Around 11% of all undergraduates registered at Jordanian universities in the 2012/13 academic year were from other countries. These students represent a particularly important source of revenue for private institutions, accounting for 21% of the undergraduate segment. The great majority came from neighbouring states, led by Palestine with a total of 7776 undergraduate and graduate students. At the graduate level, Saudi Arabia had the greatest representation with 824 students.
Awwad said a number of factors ensure that the kingdom will remain popular as a destination for foreigner students. He told OBG, “Jordan is attractive for students in the region, as the climate is pleasant and social mores are less restrictive than in Gulf countries, in particular. Furthermore, it currently benefits from good security at a time of turmoil in much of the region.”

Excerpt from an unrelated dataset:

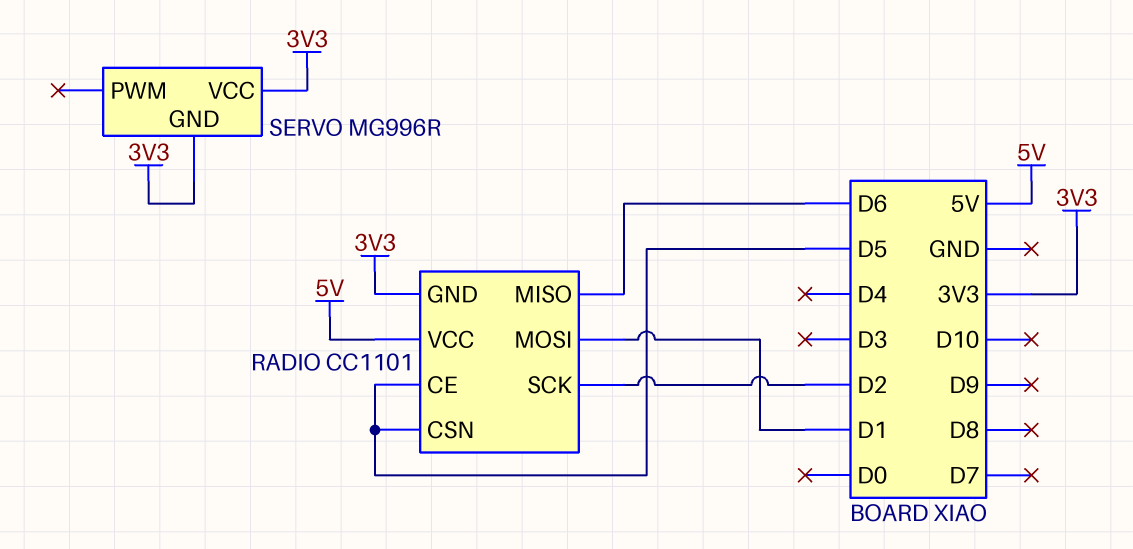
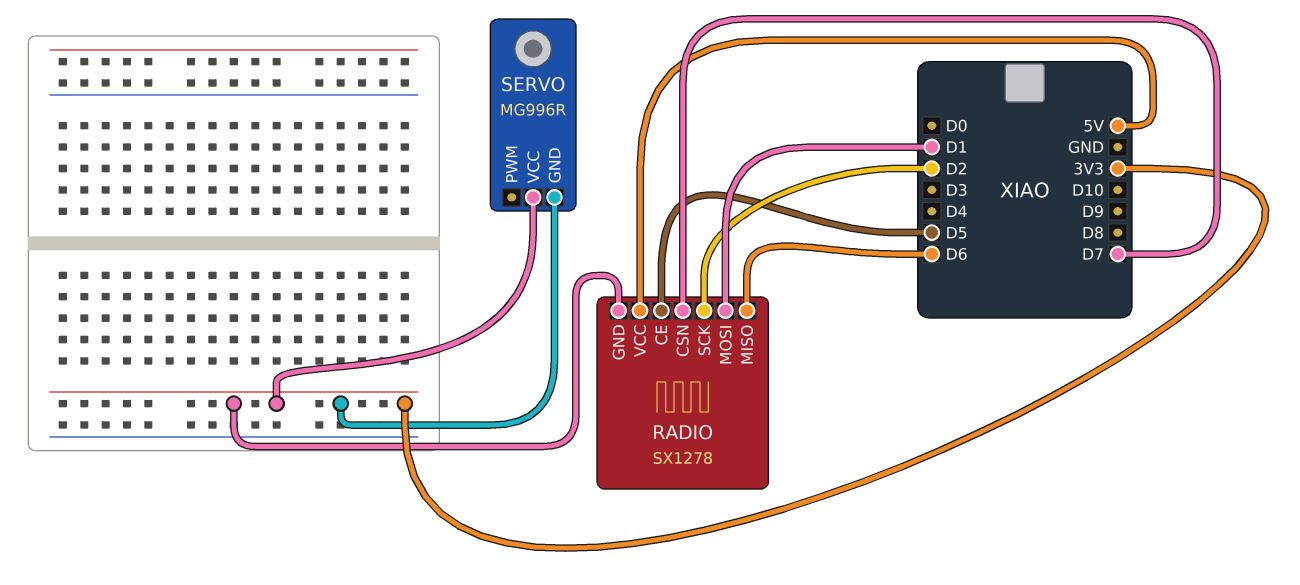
RADIO: CC1101 -> SX1278
RADIO pin CSN: D5 -> D7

As part of government efforts to monitor and improve standards, in January 2015 all university students graduating later in the year were for the first time required to take a national proficiency exam intended to evaluate the quality of education at the institutions at which they were studying. More than half of the kingdom’s universities failed the exam overall, and no institution passed the tests in agriculture, computing and IT, engineering or science.
However, while the results appear disappointing on paper, they do not necessarily depict an accurate picture of the quality of education at such universities. For example, some students told local press that the exams took them by surprise and that they were therefore not properly prepared, while others said they did not take the exams particularly seriously, presumably because the results have no impact on individual students themselves. “There was a lack of student interest in the exams, as well as preparation for them,” said Awwad, although he also pointed to problems in the sector such as overcrowding, especially in public universities.
“The results were very disappointing; however, the exams also did not take local cultural considerations into account,” said Batarseh, citing problems with the translation of exam questions. “Students are not performing as badly as the results suggest. The intention behind the system is good, but there is also a need for better implementation.”
Another challenge facing the sector is the large and growing size of the kingdom’s student body. “Some universities are overcrowded, which is putting growing pressure on resources,” Awwad told OBG, pointing to what he said were high student-to-faculty ratios in public universities in particular.
New technologically driven alternative models of education may help to reduce the pressure. In April 2015 the Higher Education Council announced plans to allow Jordanians to take fully online or blended degrees from both domestic universities and accredited foreign institutions. Locally offered online degrees will have to be provided by a group of at least three universities. Awwad said such models represent the future. “In the long term, I believe the kingdom will address the issue of overcrowding through online and blended education,” he told OBG. “There is evidence from across the world that blended education works well as a model.”
“The quality of school education will continue to improve, provided the system can keep up with population growth,” said Awwad. There are plans for improved teacher training and development of accreditation mechanisms, while blended and online education are likely to play a growing role in the tertiary sector in the coming years. The kingdom is also set to see increased emphasis on VTE as part of efforts to tackle unemployment (see analysis), while plans to boost pre-primary education and reform curricula should help to further improve educational outcomes at the school level.